Exercise requirements =>
Pick out every line in the items below that contains the word "biggest", and copy each one.

Stored data
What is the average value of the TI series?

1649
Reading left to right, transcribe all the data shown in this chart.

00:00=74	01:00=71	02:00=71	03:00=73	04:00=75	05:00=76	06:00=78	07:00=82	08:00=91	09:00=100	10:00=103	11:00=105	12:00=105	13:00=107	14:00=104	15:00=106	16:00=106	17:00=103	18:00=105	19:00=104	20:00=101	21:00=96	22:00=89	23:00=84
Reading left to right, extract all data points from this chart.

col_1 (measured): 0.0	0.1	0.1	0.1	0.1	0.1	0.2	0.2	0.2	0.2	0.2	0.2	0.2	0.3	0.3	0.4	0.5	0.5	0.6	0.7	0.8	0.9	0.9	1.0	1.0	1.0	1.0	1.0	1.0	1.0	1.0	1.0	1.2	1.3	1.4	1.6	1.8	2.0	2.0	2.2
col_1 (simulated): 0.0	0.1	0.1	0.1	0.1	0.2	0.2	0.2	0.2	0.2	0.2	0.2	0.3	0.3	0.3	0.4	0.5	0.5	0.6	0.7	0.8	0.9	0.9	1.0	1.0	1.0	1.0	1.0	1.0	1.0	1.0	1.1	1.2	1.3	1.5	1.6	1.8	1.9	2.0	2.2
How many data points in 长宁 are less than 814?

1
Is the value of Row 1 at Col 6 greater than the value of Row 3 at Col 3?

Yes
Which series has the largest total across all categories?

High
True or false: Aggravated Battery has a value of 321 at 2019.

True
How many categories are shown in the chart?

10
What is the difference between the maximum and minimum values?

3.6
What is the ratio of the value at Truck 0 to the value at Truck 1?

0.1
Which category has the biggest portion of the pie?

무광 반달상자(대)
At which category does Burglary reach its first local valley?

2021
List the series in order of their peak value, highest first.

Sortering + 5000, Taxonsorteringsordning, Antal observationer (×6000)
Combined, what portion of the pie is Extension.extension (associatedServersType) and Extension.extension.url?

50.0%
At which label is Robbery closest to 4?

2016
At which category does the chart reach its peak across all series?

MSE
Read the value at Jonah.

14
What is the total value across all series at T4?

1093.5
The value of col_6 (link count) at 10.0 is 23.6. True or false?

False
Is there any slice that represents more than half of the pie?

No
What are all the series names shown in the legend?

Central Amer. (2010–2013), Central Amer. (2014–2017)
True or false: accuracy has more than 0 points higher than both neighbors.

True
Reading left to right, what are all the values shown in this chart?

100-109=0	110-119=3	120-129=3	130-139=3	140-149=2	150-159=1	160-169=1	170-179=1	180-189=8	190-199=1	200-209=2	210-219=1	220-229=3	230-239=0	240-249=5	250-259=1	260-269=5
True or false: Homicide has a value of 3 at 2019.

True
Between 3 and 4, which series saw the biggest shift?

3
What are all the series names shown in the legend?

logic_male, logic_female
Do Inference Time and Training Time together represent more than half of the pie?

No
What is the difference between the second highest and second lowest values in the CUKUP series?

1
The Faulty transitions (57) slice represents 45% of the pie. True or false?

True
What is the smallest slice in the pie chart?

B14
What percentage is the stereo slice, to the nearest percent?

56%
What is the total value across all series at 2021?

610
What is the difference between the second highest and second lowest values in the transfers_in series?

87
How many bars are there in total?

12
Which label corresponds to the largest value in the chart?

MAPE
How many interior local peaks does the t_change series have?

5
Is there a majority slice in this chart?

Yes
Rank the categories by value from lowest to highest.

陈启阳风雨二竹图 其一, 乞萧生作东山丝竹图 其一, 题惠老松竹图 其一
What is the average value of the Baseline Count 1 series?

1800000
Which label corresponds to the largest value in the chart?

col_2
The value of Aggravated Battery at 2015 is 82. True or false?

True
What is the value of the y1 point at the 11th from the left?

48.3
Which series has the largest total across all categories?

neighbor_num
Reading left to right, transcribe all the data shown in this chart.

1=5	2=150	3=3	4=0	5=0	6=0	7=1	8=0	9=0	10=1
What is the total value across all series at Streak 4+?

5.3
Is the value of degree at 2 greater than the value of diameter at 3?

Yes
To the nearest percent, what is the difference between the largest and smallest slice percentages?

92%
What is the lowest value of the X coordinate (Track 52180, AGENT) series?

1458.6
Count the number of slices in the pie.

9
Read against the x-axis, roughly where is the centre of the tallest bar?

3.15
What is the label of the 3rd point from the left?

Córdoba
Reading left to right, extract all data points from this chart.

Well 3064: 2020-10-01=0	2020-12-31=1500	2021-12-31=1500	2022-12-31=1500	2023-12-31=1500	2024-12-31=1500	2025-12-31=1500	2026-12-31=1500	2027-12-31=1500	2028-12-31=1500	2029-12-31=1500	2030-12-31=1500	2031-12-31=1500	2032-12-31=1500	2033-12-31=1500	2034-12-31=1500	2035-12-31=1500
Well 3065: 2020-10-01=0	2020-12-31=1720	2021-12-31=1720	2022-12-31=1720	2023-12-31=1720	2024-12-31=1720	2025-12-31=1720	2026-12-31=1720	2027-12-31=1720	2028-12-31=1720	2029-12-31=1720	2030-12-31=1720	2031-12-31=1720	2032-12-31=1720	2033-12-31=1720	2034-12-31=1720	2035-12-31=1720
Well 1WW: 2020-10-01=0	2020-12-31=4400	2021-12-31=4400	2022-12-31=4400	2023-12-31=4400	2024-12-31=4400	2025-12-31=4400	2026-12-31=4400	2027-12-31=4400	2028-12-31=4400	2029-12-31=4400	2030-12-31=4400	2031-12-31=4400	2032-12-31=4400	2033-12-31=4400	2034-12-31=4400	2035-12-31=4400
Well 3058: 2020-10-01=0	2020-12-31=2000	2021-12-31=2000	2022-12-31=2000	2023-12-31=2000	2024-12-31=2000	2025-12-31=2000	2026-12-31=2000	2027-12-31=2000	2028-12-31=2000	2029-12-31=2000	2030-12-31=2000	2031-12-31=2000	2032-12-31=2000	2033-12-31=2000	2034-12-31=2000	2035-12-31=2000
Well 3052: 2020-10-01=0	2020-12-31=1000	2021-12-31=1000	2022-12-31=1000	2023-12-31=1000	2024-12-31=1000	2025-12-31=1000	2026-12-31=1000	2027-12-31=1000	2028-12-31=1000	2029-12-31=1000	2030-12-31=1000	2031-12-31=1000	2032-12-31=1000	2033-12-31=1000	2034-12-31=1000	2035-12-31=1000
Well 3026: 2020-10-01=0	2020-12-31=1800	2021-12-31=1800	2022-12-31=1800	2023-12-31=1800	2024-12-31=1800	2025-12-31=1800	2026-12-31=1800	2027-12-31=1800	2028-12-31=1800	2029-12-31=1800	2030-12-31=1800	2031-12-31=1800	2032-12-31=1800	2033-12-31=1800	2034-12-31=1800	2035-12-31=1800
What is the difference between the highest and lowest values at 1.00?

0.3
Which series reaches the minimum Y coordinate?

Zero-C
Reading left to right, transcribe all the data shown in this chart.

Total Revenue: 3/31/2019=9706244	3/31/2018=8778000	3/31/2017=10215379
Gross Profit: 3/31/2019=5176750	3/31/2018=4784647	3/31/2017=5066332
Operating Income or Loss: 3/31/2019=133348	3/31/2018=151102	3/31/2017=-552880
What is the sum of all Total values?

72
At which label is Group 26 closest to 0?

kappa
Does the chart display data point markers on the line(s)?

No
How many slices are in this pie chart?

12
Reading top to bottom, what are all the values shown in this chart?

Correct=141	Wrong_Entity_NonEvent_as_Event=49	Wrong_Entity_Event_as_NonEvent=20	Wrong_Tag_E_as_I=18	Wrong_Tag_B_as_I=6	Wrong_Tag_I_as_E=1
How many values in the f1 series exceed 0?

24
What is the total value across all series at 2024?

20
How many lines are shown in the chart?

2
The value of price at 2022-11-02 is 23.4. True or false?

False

Response box =>
Which category has the biggest portion of the pie?
Between 3 and 4, which series saw the biggest shift?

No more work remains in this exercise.